## AIM OF THE TASK
List every line in the entries below that contains the string "Suite", copying each line in full.

· · · · · · ·

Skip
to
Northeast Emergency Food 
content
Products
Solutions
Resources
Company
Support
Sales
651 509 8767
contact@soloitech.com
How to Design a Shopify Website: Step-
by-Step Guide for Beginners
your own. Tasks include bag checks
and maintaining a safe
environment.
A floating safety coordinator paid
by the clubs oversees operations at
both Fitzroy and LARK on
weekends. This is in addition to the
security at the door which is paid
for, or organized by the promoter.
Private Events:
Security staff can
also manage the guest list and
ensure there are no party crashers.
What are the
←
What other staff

· · · · · · ·

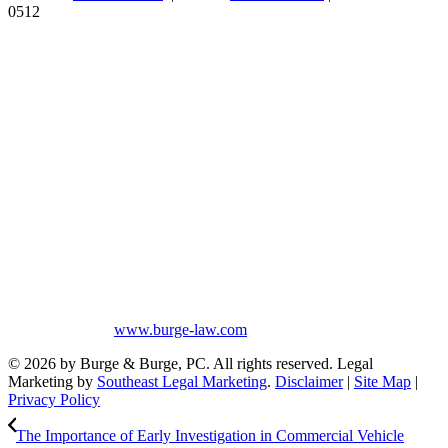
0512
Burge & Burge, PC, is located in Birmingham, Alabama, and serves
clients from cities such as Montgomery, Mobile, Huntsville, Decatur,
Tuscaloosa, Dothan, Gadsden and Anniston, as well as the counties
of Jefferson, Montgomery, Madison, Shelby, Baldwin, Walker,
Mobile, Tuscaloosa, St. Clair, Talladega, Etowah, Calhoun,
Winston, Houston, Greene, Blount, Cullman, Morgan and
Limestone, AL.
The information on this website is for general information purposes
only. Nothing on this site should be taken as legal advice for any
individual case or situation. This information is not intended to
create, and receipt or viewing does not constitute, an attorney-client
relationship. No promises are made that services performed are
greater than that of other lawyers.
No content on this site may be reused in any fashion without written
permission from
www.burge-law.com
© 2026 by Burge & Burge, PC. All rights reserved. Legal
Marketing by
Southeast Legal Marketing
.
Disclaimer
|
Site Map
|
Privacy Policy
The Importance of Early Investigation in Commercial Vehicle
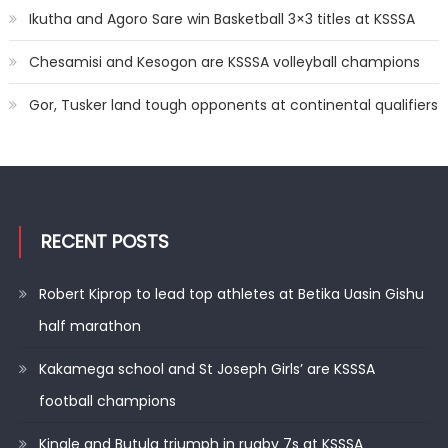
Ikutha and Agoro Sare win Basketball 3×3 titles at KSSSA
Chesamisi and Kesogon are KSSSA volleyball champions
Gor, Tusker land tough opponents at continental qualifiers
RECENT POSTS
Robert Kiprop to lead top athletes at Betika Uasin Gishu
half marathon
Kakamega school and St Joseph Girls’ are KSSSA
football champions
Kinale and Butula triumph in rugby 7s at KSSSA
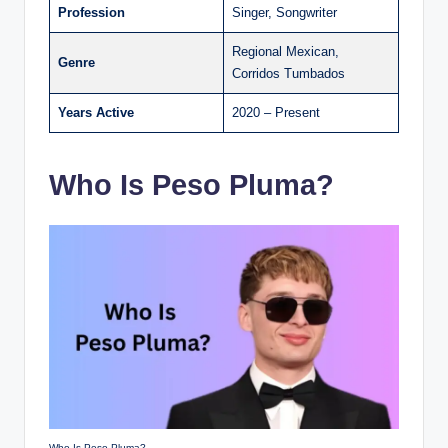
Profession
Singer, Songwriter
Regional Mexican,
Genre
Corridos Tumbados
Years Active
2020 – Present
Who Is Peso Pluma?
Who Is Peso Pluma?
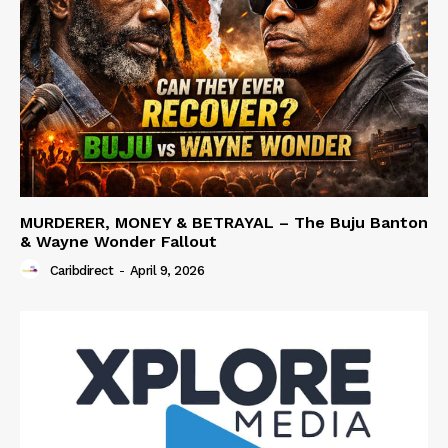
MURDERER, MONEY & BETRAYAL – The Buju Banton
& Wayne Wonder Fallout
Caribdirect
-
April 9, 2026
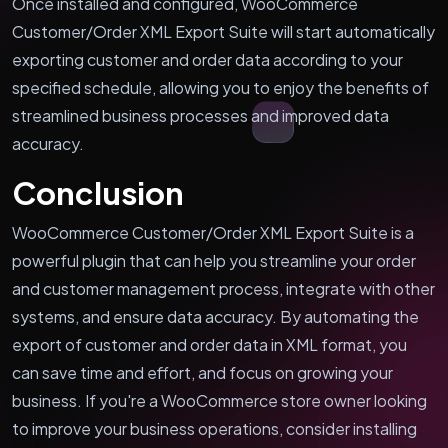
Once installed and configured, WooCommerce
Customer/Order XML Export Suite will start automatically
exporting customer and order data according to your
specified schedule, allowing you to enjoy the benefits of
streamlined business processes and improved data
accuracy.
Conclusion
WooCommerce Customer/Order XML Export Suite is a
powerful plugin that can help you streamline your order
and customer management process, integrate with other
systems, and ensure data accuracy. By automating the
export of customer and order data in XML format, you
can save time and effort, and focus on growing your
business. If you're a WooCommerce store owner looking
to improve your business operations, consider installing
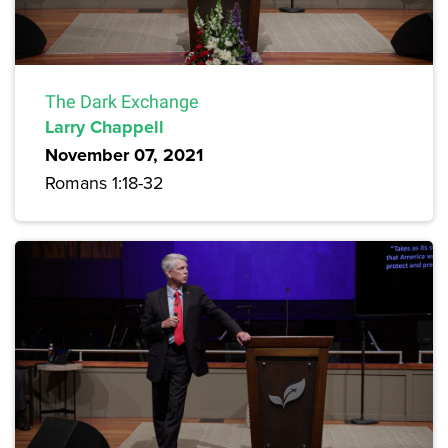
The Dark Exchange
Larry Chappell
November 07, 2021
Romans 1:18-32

· · · · · · ·

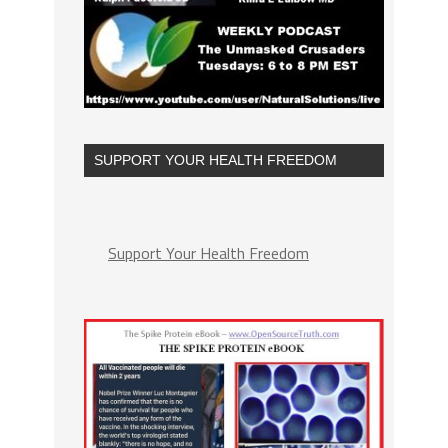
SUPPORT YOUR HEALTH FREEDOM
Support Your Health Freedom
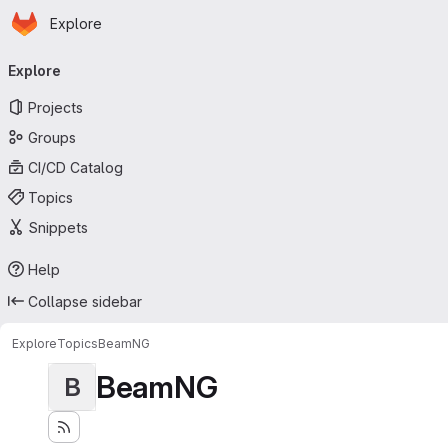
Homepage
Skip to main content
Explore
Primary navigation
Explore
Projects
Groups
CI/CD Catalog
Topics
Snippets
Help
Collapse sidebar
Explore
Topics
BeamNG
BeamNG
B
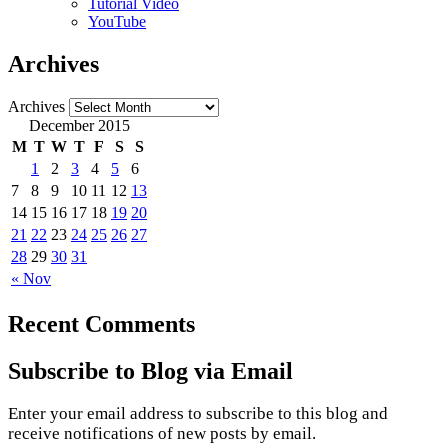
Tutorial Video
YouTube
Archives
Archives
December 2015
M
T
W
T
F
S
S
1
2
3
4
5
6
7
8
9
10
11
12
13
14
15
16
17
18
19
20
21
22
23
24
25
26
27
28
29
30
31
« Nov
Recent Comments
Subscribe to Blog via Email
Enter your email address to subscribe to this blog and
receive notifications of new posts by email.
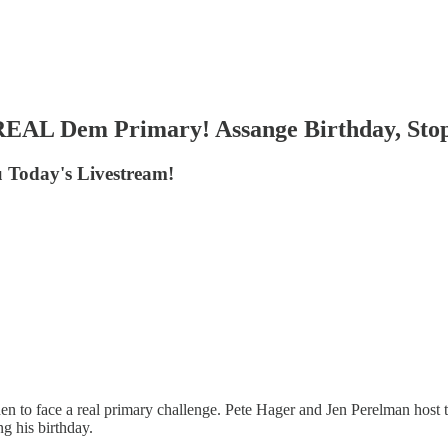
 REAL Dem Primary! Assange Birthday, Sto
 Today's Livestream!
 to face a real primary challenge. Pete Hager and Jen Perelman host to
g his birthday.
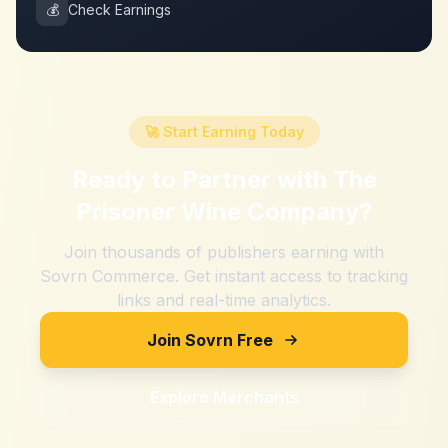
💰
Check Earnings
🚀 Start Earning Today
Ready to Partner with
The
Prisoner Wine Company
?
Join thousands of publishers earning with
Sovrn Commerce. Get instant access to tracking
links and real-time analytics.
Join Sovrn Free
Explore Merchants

· · · · · · ·

## RESPONSE TO THIS EXERCISE
Customer/Order XML Export Suite will start automatically
WooCommerce Customer/Order XML Export Suite is a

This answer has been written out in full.